Given the crucial role of this cell type in the defense against HSV, early establishment of CD8+ T cell responses has been explored as a means of preventing establishment of latency; however, this therapeutic strategy has proved less promising in animal models, which establish a latent infection despite lower viral copy numbers in neural sites as well as decreased viral titers at the site of infection [168]. In fact, multiple studies provide evidence that IFNγ-producing CD8+ T cells persist during neuronal latency in areas of T cell infiltration [165,169], suggesting persistent antigen stimulation and T cell activation during latency despite a failure to clear the infection. Consistent with this finding, Posavad et al. found that patients with frequently recurring HSV-2 outbreaks displayed long-term persistence of CD8+ T cells with CTL activity and no evidence of T cell exhaustion [170].

HSV-specific CD8+ T cells have been shown to play a role during HSV latency. In an ex vivo reactivation model, CD8+ T cells reduce viral spread from latently infected trigeminal ganglion cells to surrounding fibroblasts in a co-culture system [165]. This evidence is supported by Cantin et al. [171], who observed no significant differences between wild-type, IFNγ^-/-, and IFNγR^-/- mice with respect to establishment of latency following HSV-1 infection in vivo. Rather, these knockout mice exhibit greater viral gene expression in neurons following reactivation compared to wild-type mice, suggesting that IFNγ contributes to viral control following reactivation from latency as opposed to during the latent phase itself.

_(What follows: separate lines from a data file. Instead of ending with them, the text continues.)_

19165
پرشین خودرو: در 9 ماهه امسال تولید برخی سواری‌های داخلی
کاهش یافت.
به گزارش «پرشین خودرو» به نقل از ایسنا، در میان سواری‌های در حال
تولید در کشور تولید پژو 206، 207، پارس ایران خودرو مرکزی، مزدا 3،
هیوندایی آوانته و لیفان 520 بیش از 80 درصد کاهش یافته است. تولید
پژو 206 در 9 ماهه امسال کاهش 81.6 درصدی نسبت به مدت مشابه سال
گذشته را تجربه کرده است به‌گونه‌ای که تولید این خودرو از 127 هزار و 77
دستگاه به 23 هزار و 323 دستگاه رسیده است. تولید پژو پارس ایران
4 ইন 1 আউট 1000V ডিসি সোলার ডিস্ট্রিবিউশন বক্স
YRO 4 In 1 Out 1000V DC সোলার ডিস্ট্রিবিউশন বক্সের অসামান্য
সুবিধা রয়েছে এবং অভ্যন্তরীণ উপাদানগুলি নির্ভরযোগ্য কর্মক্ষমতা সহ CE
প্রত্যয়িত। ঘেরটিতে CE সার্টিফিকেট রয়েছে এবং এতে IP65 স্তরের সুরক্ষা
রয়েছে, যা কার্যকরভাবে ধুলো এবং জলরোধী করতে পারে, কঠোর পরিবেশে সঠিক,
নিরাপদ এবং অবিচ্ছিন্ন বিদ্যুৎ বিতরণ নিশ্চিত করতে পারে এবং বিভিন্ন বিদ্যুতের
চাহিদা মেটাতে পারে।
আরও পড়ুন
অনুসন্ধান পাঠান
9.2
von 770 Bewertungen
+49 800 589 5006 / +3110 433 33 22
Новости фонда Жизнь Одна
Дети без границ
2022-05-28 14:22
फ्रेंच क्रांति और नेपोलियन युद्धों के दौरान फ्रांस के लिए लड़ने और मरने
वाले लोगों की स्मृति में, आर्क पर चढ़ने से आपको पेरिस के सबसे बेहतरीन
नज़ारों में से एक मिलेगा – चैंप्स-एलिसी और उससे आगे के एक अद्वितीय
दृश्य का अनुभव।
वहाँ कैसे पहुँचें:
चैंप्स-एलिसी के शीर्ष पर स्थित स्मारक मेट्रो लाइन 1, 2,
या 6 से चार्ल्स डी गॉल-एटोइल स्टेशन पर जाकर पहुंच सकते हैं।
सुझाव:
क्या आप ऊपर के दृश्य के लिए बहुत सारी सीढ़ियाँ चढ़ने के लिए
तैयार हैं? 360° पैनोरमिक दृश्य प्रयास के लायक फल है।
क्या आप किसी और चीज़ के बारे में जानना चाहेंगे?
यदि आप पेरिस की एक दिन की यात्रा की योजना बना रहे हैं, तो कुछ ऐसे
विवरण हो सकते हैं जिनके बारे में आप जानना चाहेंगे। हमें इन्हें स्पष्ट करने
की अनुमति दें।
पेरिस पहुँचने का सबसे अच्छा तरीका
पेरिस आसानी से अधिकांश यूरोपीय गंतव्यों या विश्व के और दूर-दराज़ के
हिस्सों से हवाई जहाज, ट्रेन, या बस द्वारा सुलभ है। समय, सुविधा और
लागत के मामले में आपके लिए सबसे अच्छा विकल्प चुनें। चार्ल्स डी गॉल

In addition to a critical role for CD8+ T cell-mediated antiviral activity against HSV, there is evidence supporting a role for CD4+ T cells in controlling infection. T cell depletion studies have shown that both CD4+ and CD8+ T cells contribute to protection against HSV-2 replication in the local mucosa [172]. While CD8+ effectors are generally thought to be the dominant adaptive immune cell type contributing to protection, it has been recently shown that in both CD8-depleted and CD8-deficient mice, CD4+ T cells are sufficient to clear virus from both the local mucosal as well as neural sites, implying a compensatory role for CD4+ T cells in the absence of CD8+ T cell-mediated protection [23]. This CD4+ T cell-mediated clearance does not rely on Fas or perforin activity, suggesting a non-lytic mechanism for CD4+ T cell effector function. Rather, CD4+ T cells from these mice secrete high levels of IFNγ, highlighting the critical role of this cytokine against HSV. Likewise, Iijima et al. describe an IFN-γ-mediated role for CD4+ T cells in clearance of HSV-2 from the vaginal mucosa following secondary challenge [20].

A number of studies have suggested that a synergistic interaction exists between the type I IFNs and IFNγ [6,38,173-180]. It has been shown that mice lacking receptors for both type I and type II IFNs experience a dramatic increase in susceptibility to HSV-1 [6,38], while the absence of either receptor alone causes a much lesser increase in susceptibility [38]. As well, treatment with IFNβ plus IFNγ has been shown to generate a strong decrease in viral replication as well as protection from HSV-1 pathogenesis in a mouse ocular model [178]. Finally, mice lacking STAT1, a key factor in type I and II IFN signaling, are profoundly susceptible to infection with HSV-1 [133,181].

A few distinct mechanisms for this synergy have been described. For example, IFNα has been shown to directly act on CD8+ T cells to mediate cross-presentation of antigen, leading to an expansion of antigen specific CD8+ T cells and specific lysis [182,183]. In addition, a recent study by Trilling et al. demonstrated that IFNγ acts in part through IRF-1 to control Vaccinia virus replication in mouse cells in vitro [184]. Interestingly, the involvement of IFNAR1, but not IFNβ, in IFNγ-mediation antiviral activity, suggests a complex synergy between these innate and adaptive cytokines.